## Problem statement
Recast every line of the records below as a numbered list, omitting any blank lines.

## Data listing
----------

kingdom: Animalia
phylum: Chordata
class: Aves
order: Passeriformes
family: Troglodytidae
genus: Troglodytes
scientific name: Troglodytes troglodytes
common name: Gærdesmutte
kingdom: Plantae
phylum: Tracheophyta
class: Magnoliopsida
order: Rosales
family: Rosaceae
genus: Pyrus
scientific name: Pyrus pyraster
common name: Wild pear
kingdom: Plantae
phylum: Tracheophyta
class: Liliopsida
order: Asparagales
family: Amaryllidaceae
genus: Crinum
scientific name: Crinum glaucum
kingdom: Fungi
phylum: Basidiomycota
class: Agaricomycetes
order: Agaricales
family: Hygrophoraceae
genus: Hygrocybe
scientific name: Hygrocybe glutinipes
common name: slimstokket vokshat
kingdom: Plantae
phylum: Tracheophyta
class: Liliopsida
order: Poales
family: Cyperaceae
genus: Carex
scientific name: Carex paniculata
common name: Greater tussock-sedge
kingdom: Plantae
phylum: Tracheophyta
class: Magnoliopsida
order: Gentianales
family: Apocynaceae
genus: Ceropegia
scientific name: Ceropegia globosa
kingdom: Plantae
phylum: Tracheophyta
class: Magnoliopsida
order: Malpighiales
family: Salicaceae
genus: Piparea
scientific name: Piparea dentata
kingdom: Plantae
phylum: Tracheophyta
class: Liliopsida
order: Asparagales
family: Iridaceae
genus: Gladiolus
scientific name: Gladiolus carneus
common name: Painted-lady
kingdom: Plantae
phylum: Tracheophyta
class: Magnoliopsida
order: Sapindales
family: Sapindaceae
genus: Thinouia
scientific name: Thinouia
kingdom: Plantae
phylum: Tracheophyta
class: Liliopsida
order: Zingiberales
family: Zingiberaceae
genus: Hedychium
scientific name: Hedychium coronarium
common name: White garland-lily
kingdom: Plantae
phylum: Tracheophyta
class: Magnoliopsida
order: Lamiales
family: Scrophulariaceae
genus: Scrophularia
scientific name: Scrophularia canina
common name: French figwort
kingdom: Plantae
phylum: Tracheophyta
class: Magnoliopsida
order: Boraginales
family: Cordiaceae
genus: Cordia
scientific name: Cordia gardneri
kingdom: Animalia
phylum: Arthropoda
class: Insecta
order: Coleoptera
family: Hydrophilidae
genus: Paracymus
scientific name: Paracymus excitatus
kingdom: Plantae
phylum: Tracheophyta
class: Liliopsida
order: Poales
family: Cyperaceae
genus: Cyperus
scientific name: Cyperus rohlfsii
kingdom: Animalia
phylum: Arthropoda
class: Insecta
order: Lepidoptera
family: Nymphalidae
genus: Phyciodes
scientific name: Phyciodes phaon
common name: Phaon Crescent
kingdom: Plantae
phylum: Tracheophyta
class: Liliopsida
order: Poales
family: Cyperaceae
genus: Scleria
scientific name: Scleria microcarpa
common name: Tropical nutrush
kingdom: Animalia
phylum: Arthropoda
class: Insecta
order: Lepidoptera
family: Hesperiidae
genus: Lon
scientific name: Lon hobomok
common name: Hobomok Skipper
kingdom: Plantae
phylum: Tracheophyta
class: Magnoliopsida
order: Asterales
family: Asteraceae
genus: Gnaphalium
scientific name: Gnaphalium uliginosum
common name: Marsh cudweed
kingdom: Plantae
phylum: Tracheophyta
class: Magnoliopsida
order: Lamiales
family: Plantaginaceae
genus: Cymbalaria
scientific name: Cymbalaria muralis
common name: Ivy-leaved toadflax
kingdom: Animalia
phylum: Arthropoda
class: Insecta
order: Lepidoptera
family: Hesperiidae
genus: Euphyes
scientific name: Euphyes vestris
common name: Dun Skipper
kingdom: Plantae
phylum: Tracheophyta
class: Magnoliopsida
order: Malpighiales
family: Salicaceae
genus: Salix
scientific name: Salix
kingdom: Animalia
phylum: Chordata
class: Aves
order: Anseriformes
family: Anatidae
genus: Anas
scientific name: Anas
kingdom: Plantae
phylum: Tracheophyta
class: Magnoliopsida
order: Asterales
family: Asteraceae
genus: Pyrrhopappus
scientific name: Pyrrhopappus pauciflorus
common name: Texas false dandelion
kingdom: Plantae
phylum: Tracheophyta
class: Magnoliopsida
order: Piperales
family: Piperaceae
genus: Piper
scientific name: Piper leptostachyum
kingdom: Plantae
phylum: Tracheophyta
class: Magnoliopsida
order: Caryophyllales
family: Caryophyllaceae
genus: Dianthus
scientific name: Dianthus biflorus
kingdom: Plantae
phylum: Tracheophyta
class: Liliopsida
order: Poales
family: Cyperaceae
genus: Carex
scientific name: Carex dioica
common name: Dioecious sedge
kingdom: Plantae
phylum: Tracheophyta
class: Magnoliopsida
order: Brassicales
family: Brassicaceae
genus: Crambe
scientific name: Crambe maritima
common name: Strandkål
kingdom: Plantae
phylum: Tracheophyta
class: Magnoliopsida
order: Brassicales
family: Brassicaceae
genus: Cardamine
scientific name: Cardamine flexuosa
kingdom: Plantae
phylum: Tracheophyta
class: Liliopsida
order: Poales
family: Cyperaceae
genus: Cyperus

----------

## Finished answer
1. kingdom: Animalia
2. phylum: Chordata
3. class: Aves
4. order: Passeriformes
5. family: Troglodytidae
6. genus: Troglodytes
7. scientific name: Troglodytes troglodytes
8. common name: Gærdesmutte
9. kingdom: Plantae
10. phylum: Tracheophyta
11. class: Magnoliopsida
12. order: Rosales
13. family: Rosaceae
14. genus: Pyrus
15. scientific name: Pyrus pyraster
16. common name: Wild pear
17. kingdom: Plantae
18. phylum: Tracheophyta
19. class: Liliopsida
20. order: Asparagales
21. family: Amaryllidaceae
22. genus: Crinum
23. scientific name: Crinum glaucum
24. kingdom: Fungi
25. phylum: Basidiomycota
26. class: Agaricomycetes
27. order: Agaricales
28. family: Hygrophoraceae
29. genus: Hygrocybe
30. scientific name: Hygrocybe glutinipes
31. common name: slimstokket vokshat
32. kingdom: Plantae
33. phylum: Tracheophyta
34. class: Liliopsida
35. order: Poales
36. family: Cyperaceae
37. genus: Carex
38. scientific name: Carex paniculata
39. common name: Greater tussock-sedge
40. kingdom: Plantae
41. phylum: Tracheophyta
42. class: Magnoliopsida
43. order: Gentianales
44. family: Apocynaceae
45. genus: Ceropegia
46. scientific name: Ceropegia globosa
47. kingdom: Plantae
48. phylum: Tracheophyta
49. class: Magnoliopsida
50. order: Malpighiales
51. family: Salicaceae
52. genus: Piparea
53. scientific name: Piparea dentata
54. kingdom: Plantae
55. phylum: Tracheophyta
56. class: Liliopsida
57. order: Asparagales
58. family: Iridaceae
59. genus: Gladiolus
60. scientific name: Gladiolus carneus
61. common name: Painted-lady
62. kingdom: Plantae
63. phylum: Tracheophyta
64. class: Magnoliopsida
65. order: Sapindales
66. family: Sapindaceae
67. genus: Thinouia
68. scientific name: Thinouia
69. kingdom: Plantae
70. phylum: Tracheophyta
71. class: Liliopsida
72. order: Zingiberales
73. family: Zingiberaceae
74. genus: Hedychium
75. scientific name: Hedychium coronarium
76. common name: White garland-lily
77. kingdom: Plantae
78. phylum: Tracheophyta
79. class: Magnoliopsida
80. order: Lamiales
81. family: Scrophulariaceae
82. genus: Scrophularia
83. scientific name: Scrophularia canina
84. common name: French figwort
85. kingdom: Plantae
86. phylum: Tracheophyta
87. class: Magnoliopsida
88. order: Boraginales
89. family: Cordiaceae
90. genus: Cordia
91. scientific name: Cordia gardneri
92. kingdom: Animalia
93. phylum: Arthropoda
94. class: Insecta
95. order: Coleoptera
96. family: Hydrophilidae
97. genus: Paracymus
98. scientific name: Paracymus excitatus
99. kingdom: Plantae
100. phylum: Tracheophyta
101. class: Liliopsida
102. order: Poales
103. family: Cyperaceae
104. genus: Cyperus
105. scientific name: Cyperus rohlfsii
106. kingdom: Animalia
107. phylum: Arthropoda
108. class: Insecta
109. order: Lepidoptera
110. family: Nymphalidae
111. genus: Phyciodes
112. scientific name: Phyciodes phaon
113. common name: Phaon Crescent
114. kingdom: Plantae
115. phylum: Tracheophyta
116. class: Liliopsida
117. order: Poales
118. family: Cyperaceae
119. genus: Scleria
120. scientific name: Scleria microcarpa
121. common name: Tropical nutrush
122. kingdom: Animalia
123. phylum: Arthropoda
124. class: Insecta
125. order: Lepidoptera
126. family: Hesperiidae
127. genus: Lon
128. scientific name: Lon hobomok
129. common name: Hobomok Skipper
130. kingdom: Plantae
131. phylum: Tracheophyta
132. class: Magnoliopsida
133. order: Asterales
134. family: Asteraceae
135. genus: Gnaphalium
136. scientific name: Gnaphalium uliginosum
137. common name: Marsh cudweed
138. kingdom: Plantae
139. phylum: Tracheophyta
140. class: Magnoliopsida
141. order: Lamiales
142. family: Plantaginaceae
143. genus: Cymbalaria
144. scientific name: Cymbalaria muralis
145. common name: Ivy-leaved toadflax
146. kingdom: Animalia
147. phylum: Arthropoda
148. class: Insecta
149. order: Lepidoptera
150. family: Hesperiidae
151. genus: Euphyes
152. scientific name: Euphyes vestris
153. common name: Dun Skipper
154. kingdom: Plantae
155. phylum: Tracheophyta
156. class: Magnoliopsida
157. order: Malpighiales
158. family: Salicaceae
159. genus: Salix
160. scientific name: Salix
161. kingdom: Animalia
162. phylum: Chordata
163. class: Aves
164. order: Anseriformes
165. family: Anatidae
166. genus: Anas
167. scientific name: Anas
168. kingdom: Plantae
169. phylum: Tracheophyta
170. class: Magnoliopsida
171. order: Asterales
172. family: Asteraceae
173. genus: Pyrrhopappus
174. scientific name: Pyrrhopappus pauciflorus
175. common name: Texas false dandelion
176. kingdom: Plantae
177. phylum: Tracheophyta
178. class: Magnoliopsida
179. order: Piperales
180. family: Piperaceae
181. genus: Piper
182. scientific name: Piper leptostachyum
183. kingdom: Plantae
184. phylum: Tracheophyta
185. class: Magnoliopsida
186. order: Caryophyllales
187. family: Caryophyllaceae
188. genus: Dianthus
189. scientific name: Dianthus biflorus
190. kingdom: Plantae
191. phylum: Tracheophyta
192. class: Liliopsida
193. order: Poales
194. family: Cyperaceae
195. genus: Carex
196. scientific name: Carex dioica
197. common name: Dioecious sedge
198. kingdom: Plantae
199. phylum: Tracheophyta
200. class: Magnoliopsida
201. order: Brassicales
202. family: Brassicaceae
203. genus: Crambe
204. scientific name: Crambe maritima
205. common name: Strandkål
206. kingdom: Plantae
207. phylum: Tracheophyta
208. class: Magnoliopsida
209. order: Brassicales
210. family: Brassicaceae
211. genus: Cardamine
212. scientific name: Cardamine flexuosa
213. kingdom: Plantae
214. phylum: Tracheophyta
215. class: Liliopsida
216. order: Poales
217. family: Cyperaceae
218. genus: Cyperus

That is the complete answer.